Opinions

Our View-Dems job plan trickling down too slow

Reaganomics has found its way into the Democratic Party. Democrats might not admit to this and Ronald Reagan isn’t available to verify our claim, but it is what it is.

Sarcastically speaking, this facet of Reaganomics, the one that has seemingly entered the Democratic Party, is quite brilliant: Give those who have money more money, so that they can give it to those who have little money.

While brilliant, the Democrats have changed it up with their own version to hide the fact that it’s basically trickle down economics. Instead of the rich trickling down to the poor the Democrat version would read: Give those who have little money, the middle class, more money, so they can give it to those who don’t have any money. See! It really is amazing that we spotted the similarities.

Sincerely speaking though, both versions fail to impress because, at the end, those who get the money, whether the rich or the middle class, they keep most of it, leaving low-income families in a state of perpetual poverty and joblessness.

Yes, we’re talking about unemployment. You know, the thing poor people have to deal with when they don’t have a job; the signal that our economy isn’t healing as quick as we would like it to.

Listed records —

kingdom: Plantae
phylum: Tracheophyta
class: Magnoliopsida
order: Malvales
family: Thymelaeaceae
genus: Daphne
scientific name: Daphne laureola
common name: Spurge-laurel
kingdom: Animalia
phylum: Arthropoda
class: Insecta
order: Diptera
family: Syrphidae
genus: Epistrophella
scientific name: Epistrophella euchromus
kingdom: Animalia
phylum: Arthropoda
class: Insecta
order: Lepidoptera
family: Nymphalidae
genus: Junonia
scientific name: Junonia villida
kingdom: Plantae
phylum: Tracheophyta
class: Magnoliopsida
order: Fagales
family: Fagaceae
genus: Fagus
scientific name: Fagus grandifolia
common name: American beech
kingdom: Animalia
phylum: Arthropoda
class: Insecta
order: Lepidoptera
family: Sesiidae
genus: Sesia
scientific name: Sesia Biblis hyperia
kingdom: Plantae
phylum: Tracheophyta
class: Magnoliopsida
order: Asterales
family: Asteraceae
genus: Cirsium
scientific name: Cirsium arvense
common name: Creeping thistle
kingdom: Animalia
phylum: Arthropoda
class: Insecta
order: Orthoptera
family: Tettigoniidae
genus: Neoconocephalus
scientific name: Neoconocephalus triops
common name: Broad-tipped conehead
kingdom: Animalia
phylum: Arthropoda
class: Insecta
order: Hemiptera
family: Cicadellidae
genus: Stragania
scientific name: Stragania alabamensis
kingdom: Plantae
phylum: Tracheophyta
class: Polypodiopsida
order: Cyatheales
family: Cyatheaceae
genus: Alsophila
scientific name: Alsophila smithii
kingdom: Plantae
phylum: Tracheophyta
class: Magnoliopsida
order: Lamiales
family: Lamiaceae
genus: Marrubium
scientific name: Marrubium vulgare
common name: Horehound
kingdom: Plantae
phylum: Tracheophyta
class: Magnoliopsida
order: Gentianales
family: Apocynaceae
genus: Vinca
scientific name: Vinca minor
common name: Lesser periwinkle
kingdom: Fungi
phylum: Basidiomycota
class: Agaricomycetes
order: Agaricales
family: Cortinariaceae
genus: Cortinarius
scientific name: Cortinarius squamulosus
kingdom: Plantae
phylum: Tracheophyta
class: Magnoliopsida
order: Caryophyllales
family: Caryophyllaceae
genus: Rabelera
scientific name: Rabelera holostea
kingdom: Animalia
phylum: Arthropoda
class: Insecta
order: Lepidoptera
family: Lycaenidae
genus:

Task statement —
From the editorial above, reproduce the words starting at "Our View-Dems job" up to and including "what it is.".

Task answer —
Our View-Dems job plan trickling down too slow

Reaganomics has found its way into the Democratic Party. Democrats might not admit to this and Ronald Reagan isn’t available to verify our claim, but it is what it is.